Can We Just Get Back to Smiling Normally for Pictures?

Posted on February 10, 2014


Is personal dignity in photographs mortally wounded?  First it was the weird fake gang-like hand signs (or signs that have crass sexual meanings); then it was the ridiculous kissy-face expression which has spawned numerous references to “whores of the Internet,” or “duckfaces.”  It seems that this pose is widely mocked and reviled, but that hasn’t stopped anyone yet.


Oh, but wait, the way to stop it might just be to replace it with something else.  Thank goodness Miley Cyrus came along with that tongue hanging out for practically every photo.  We hardly know what she looks like without it.   And now Olympic Gold Medalists are doing it, too.  That’s newly minted Olympic Gold Medalist Sage Kotsenburg, below right (Photo credit:  David J. Phillip, AP).  Okay, it’s snowboarding, but… it’s also the Olympics.  Way to be a sports ambassador for the US, duuuude.

Can we just stop?  Whatever happened to just smiling for the camera?  What happened to that last shred of personal dignity that we used to have?  Why the burning desire to immortalize ourselves looking like morons? Any of these poses immediately lower one’s apparent IQ by a good 60 points or so.  They’re not attractive, sexy, or cute.

I just have this mental image of people at the turn of the 22nd century digging through the few old photos they might still have of their grandparents or great-grandparents in the bloom of their youth, and thinking:  Is there not ONE photo of a young Gran without that stupid lip-pucker?  Not ONE of my granddad without that nasty hand gesture (how I wish I had never discovered its meaning!), or his tongue sticking out?

Ms. Cyrus has said that she started sticking her tongue out for pictures because she felt embarrassed and didn’t know what else to do.  That seems to indicate some kind of discomfort with oneself, a self-imposed pressure to put on a show, to do something other than just being oneself in the moment.  Is everyone feeling that way lately?
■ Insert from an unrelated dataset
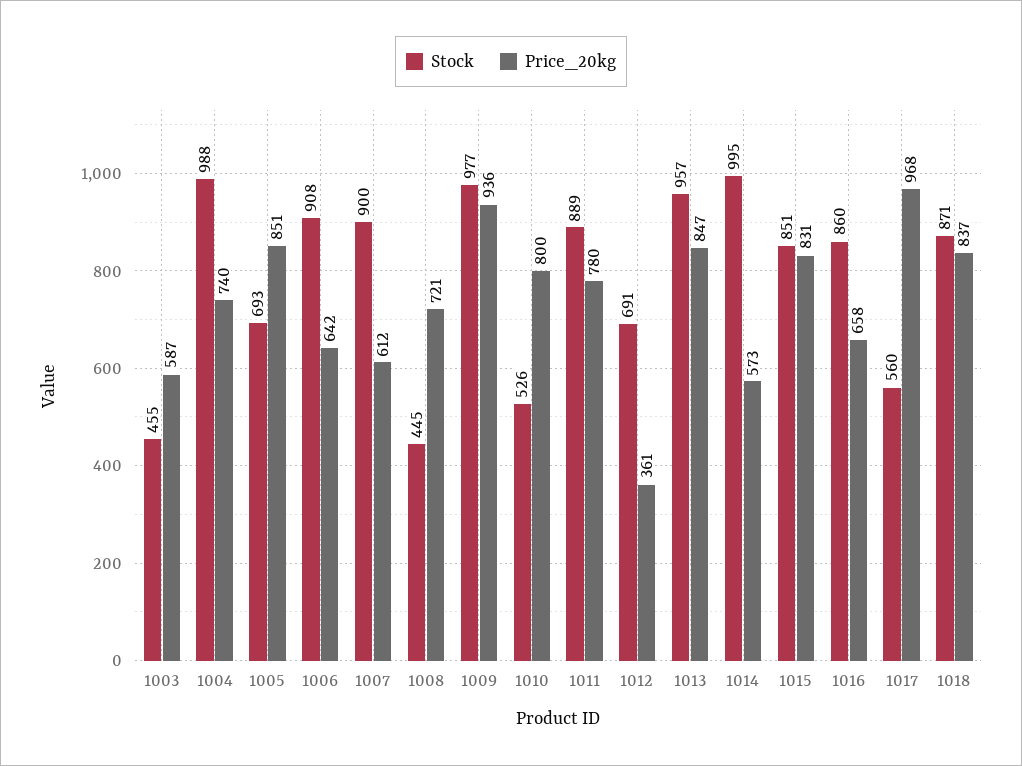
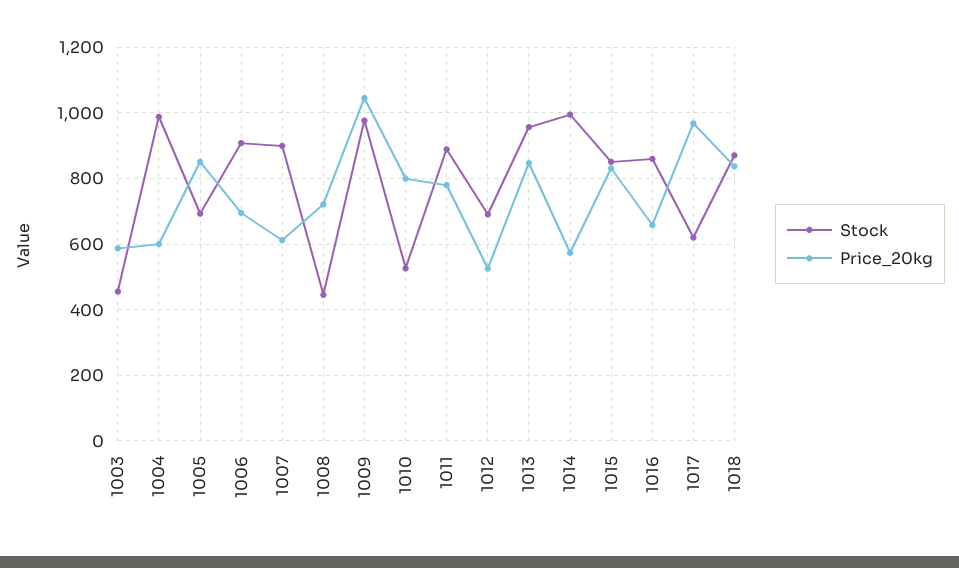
Price_20kg, 1004: 740 -> 600
Price_20kg, 1006: 642 -> 700
Price_20kg, 1009: 936 -> 1040
Price_20kg, 1012: 361 -> 520
Stock, 1017: 560 -> 620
Sure, maybe young folks might think this picture – taken nearly 60 years ago – is boring, but I take the long view.  Here’s a nice smile, a casual pose sitting on a fence in a European village.  Nothing crass or undignified, nothing to embarrass herself or her progeny, nothing that is a big mystery now or will be a big mystery to people 50 years or 200 years from now.  She looks comfortable just being there, just enjoying the moment.  However long this image survives, her smile and pose will still be reasonably appealing and understandable to people of the future.

What they will never say is:  “What the hell is she doing?  What’s wrong with her?”





ADDENDUM:    All, the funny thing is, – it’s not a matter simply of youth. The young woman on the fence is about the same age as the silly kids in the photos at the top of the article. But in her prime in the 1950s, she was already fully “launched,” living on her own thousands of miles from her parents, working abroad, and had just gotten married.

You may have guessed by now this was my adoptive mother, who died when I was just six. I am very glad to have photos like this one to remember her by, rather than the leering, sneering, tongue-wagging, silly and vulgar things at the top of the article. What would I have thought of her then?